Le premier technicien dit :

« Il y a une chaise de douche, mais elle est dans un coin avec une pile de serviettes propres dessus. On dirait qu’elle n’a jamais servi.

— On devait lui faire sa toilette au gant », dit Holly.

Elle a toujours l’air dégoûtée, soit à l’idée de la couche, soit par les traces de merde dans la baignoire, mais ses yeux continuent de scanner la pièce. Il se peut qu’elle pose une question ou deux, ou qu’elle lâche un commentaire, mais la plupart du temps elle restera silencieuse car les gens l’intimident, surtout en tête à tête. Mais Hodges la connaît bien — du moins autant qu’on le peut — et il peut voir qu’elle est aux aguets.

Elle parlera plus tard, et Hodges écoutera attentivement. L’an passé, durant l’affaire Saubers, Hodges a appris qu’écouter Holly porte ses fruits. Elle pense en dehors des clous, parfois carrément à l’opposé, et elle est dotée d’une intuition troublante. Et, bien que craintive par nature — Dieu sait qu’elle a ses raisons —, elle sait être courageuse. Holly est la raison pour laquelle Brady Hartsfield, alias le Tueur à la Mercedes, se trouve maintenant au Kiner Memorial, à la Clinique des Traumatisés du Cerveau de la région des Grands Lacs. Elle lui a défoncé le crâne avec une chaussette bourrée de billes de roulement avant que Hartsfield ait pu déclencher une catastrophe bien plus vaste que celle du City Center. Il vit maintenant dans une quatrième dimension que le neuro en chef de la clinique appelle « état végétatif persistant ».

« Les tétraplégiques peuvent prendre des douches, précise Holly, mais ça leur est difficile à cause de tout le matériel médical auquel ils sont rattachés. Donc pour eux c’est plutôt des toilettes au gant.

— Allons dans la cuisine, où il y a du soleil », dit Pete, et dans la cuisine ils vont.

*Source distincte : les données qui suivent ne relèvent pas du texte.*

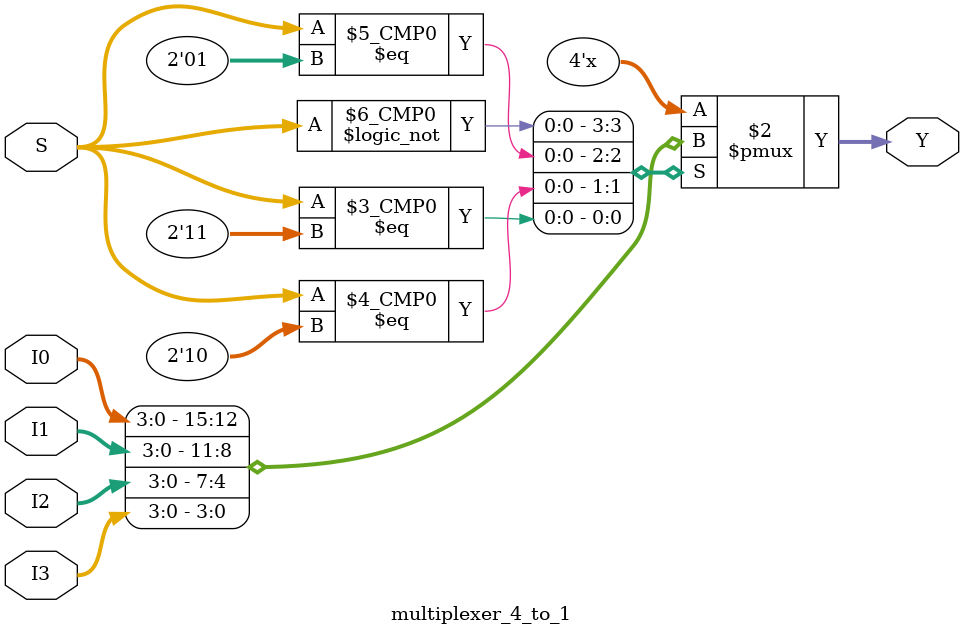
<source format=v>
module multiplexer_4_to_1(Y, I0, I1, I2, I3, S);

input [3:0] I0, I1, I2, I3;
input [1: 0] S;
output reg [3:0] Y;

always @(I0 or I1 or I2 or I3 or S) begin
    case (S)
        2'b00: Y = I0;
        2'b01: Y = I1;
        2'b10: Y = I2;
        2'b11: Y = I3;
    endcase
end

endmodule
</source>
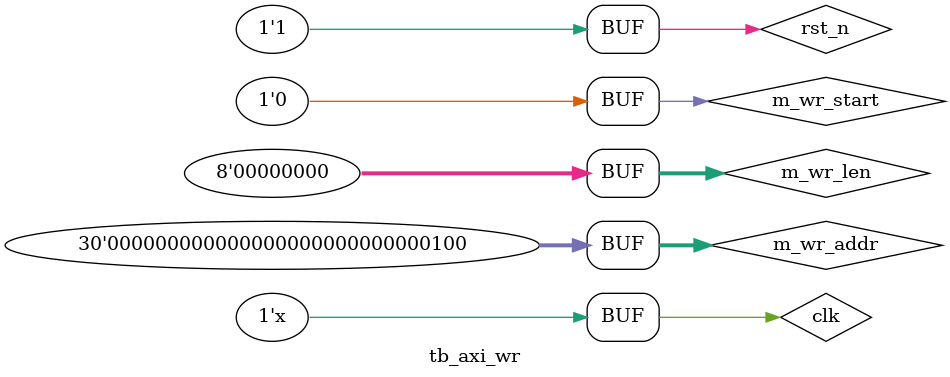
<source format=v>
`timescale 1ns / 1ps


module tb_axi_wr(

    );
    
    //主机用户端信号
    reg         clk               ;
    reg         rst_n             ;
    reg         m_wr_start        ; //开始写信号
    wire [29:0] m_wr_addr         ; //写首地址
    reg  [63:0] m_wr_data         ;
    wire [7:0]  m_wr_len          ; //突发传输长度
    wire        m_wr_done         ; //写完成标志
    wire        m_axi_w_handshake ; //写通道成功握手
    wire        m_wr_ready        ;
    
    //从机用户端信号
    wire [29:0] s_wr_addr         ; 
    wire [63:0] s_wr_data         ;
    wire [7:0]  s_wr_len          ;
    wire        s_wr_en           ; //写存储器使能
    wire        s_wr_done         ; //写完成
    
    //主机与从机之间的AXI总线
    //AXI4写地址通道
    wire [3:0]  axi_awid          ; 
    wire [29:0] axi_awaddr        ; 
    wire [7:0]  axi_awlen         ; //突发传输长度
    wire [2:0]  axi_awsize        ; //突发传输大小(Byte)
    wire [1:0]  axi_awburst       ; //突发类型
    wire        axi_awlock        ; 
    wire [3:0]  axi_awcache       ; 
    wire [2:0]  axi_awprot        ; 
    wire [3:0]  axi_awqos         ; 
    wire        axi_awvalid       ; //写地址valid
    wire        axi_awready       ; //从机发出的写地址ready
    
    //写数据通道
    wire [63:0] axi_wdata         ; //写数据
    wire [7:0]  axi_wstrb         ; //写数据有效字节线
    wire        axi_wlast         ; //最后一个数据标志
    wire        axi_wvalid        ; //写数据有效标志
    wire        axi_wready        ; //从机发出的写数据readyady
    
    //写响应通道
    wire [3:0]  axi_bid           ;
    wire [1:0]  axi_bresp         ; //响应信号,表征写传输是否成功输是否成功
    wire        axi_bvalid        ; //响应信号valid标志
    wire        axi_bready        ; //主机响应ready信号

    //时钟和复位以及写开始信号
    initial begin
        clk = 1'b1;
        rst_n <= 1'b0;
        m_wr_start <= 1'b0;
    #20
        rst_n <= 1'b1;
    #600
        m_wr_start <= 1'b1;  //产生写开始信号
    #40
        m_wr_start <= 1'b0;
    #3000
        m_wr_start <= 1'b1;  //再次产生写开始信号
    #20
        m_wr_start <= 1'b0;
    end
    
    always#10 clk = ~clk;
    
    assign m_wr_addr = 30'b100; //设定写地址
    assign m_wr_len  = 8'd0; //设定突发写长度,实际突发长度是m_wr_len+1
    
    //产生写数据
    always@(posedge clk or negedge rst_n) begin
        if(!rst_n) begin
            m_wr_data <= 64'd0;
        end else if(m_axi_w_handshake) begin //写通道握手,同时更新数据
            m_wr_data <= m_wr_data + 64'd1;
        end else begin
            m_wr_data <= m_wr_data;
        end
    end
    
    
    //AXI写主机
    axi_master_wr axi_master_wr_inst(
        //用户端
        .clk              (clk              ),
        .rst_n            (rst_n            ),
        .wr_start         (m_wr_start       ), //开始写信号
        .wr_addr          (m_wr_addr        ), //写首地址
        .wr_data          (m_wr_data        ),
        .wr_len           (m_wr_len         ), //突发传输长度
        .wr_done          (m_wr_done        ), //写完成标志
        .wr_ready         (m_wr_ready       ),
        .m_axi_w_handshake(m_axi_w_handshake), //写通道成功握手
        
        //AXI4写地址通道
        .m_axi_awid       (axi_awid         ), 
        .m_axi_awaddr     (axi_awaddr       ),
        .m_axi_awlen      (axi_awlen        ), //突发传输长度
        .m_axi_awsize     (axi_awsize       ), //突发传输大小(Byte)
        .m_axi_awburst    (axi_awburst      ), //突发类型
        .m_axi_awlock     (axi_awlock       ), 
        .m_axi_awcache    (axi_awcache      ), 
        .m_axi_awprot     (axi_awprot       ),
        .m_axi_awqos      (axi_awqos        ),
        .m_axi_awvalid    (axi_awvalid      ), //写地址valid
        .m_axi_awready    (axi_awready      ), //从机发出的写地址ready
        
        //写数据通道
        .m_axi_wdata      (axi_wdata        ), //写数据
        .m_axi_wstrb      (axi_wstrb        ), //写数据有效字节线
        .m_axi_wlast      (axi_wlast        ), //最后一个数据标志
        .m_axi_wvalid     (axi_wvalid       ), //写数据有效标志
        .m_axi_wready     (axi_wready       ), //从机发出的写数据ready
        
        //写响应通道
        .m_axi_bid        (axi_bid          ),
        .m_axi_bresp      (axi_bresp        ), //响应信号,表征写传输是否成功
        .m_axi_bvalid     (axi_bvalid       ), //响应信号valid标志
        .m_axi_bready     (axi_bready       )  //主机响应ready信号
    );
    
    //AXI写从机
    axi_slave_wr axi_slave_wr_inst(
        //用户接口
        .clk             (clk             ),
        .rst_n           (rst_n           ),
        .wr_addr         (s_wr_addr       ), 
        .wr_data         (s_wr_data       ),
        .wr_en           (s_wr_en         ), //写存储器使能
        .wr_done         (s_wr_done       ), //写完成
        .wr_len          (s_wr_len        ),

        //AXI4写地址通道
        .s_axi_awid      (axi_awid        ), 
        .s_axi_awaddr    (axi_awaddr      ),
        .s_axi_awlen     (axi_awlen       ), //突发传输长度
        .s_axi_awsize    (axi_awsize      ), //突发传输大小(Byte)
        .s_axi_awburst   (axi_awburst     ), //突发类型
        .s_axi_awlock    (axi_awlock      ), 
        .s_axi_awcache   (axi_awcache     ), 
        .s_axi_awprot    (axi_awprot      ),
        .s_axi_awqos     (axi_awqos       ),
        .s_axi_awvalid   (axi_awvalid     ), //写地址valid
        .s_axi_awready   (axi_awready     ), //从机发出的写地址ready
        
        //写数据通道
        .s_axi_wdata     (axi_wdata       ), //写数据
        .s_axi_wstrb     (axi_wstrb       ), //写数据有效字节线
        .s_axi_wlast     (axi_wlast       ), //最后一个数据标志
        .s_axi_wvalid    (axi_wvalid      ), //写数据有效标志
        .s_axi_wready    (axi_wready      ), //从机发出的写数据ready
        
        //写响应通道
        .s_axi_bid       (axi_bid         ),
        .s_axi_bresp     (axi_bresp       ), //响应信号,表征写传输是否成功
        .s_axi_bvalid    (axi_bvalid      ), //响应信号valid标志
        .s_axi_bready    (axi_bready      )  //主机响应ready信号        
    );
endmodule

</source>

La première chose que remarque Hodges, c’est l’égouttoir, où une unique assiette — ayant contenu le dernier repas de Mme Ellerton — a été mise à sécher. Les plans de travail sont étincelants et on pourrait manger sur le sol tellement il est propre. Hodges a dans l’idée que son lit à l’étage est soigneusement fait. Elle a peut-être même aspiré les moquettes. Et puis il y a la couche. Elle a pris soin de tout ce qu’elle a pu. Ayant lui-même à une époque sérieusement envisagé le suicide, Hodges peut comprendre.

6

Pete, Izzy et Hodges s’installent à la table de la cuisine. Holly ne tient pas en place, tantôt debout derrière Isabelle pour regarder la série de photos intitulée ELLERTON/STOVER sur l’iPad d’Izzy, tantôt furetant dans les divers placards, ses doigts gantés aussi légers que des papillons.

Tout en commentant, Izzy fait défiler les photos sur l’écran.

La première montre deux femmes d’âge mûr. Elles sont toutes les deux balèzes et baraquées dans leur uniforme Home Helpers en nylon rouge. L’une d’elles — Georgina Ross, suppose Hodges — pleure en se tenant les épaules si bien que ses avant-bras sont pressés contre son buste. L’autre, Yvonne Carstairs, ne semble pas faite du même bois.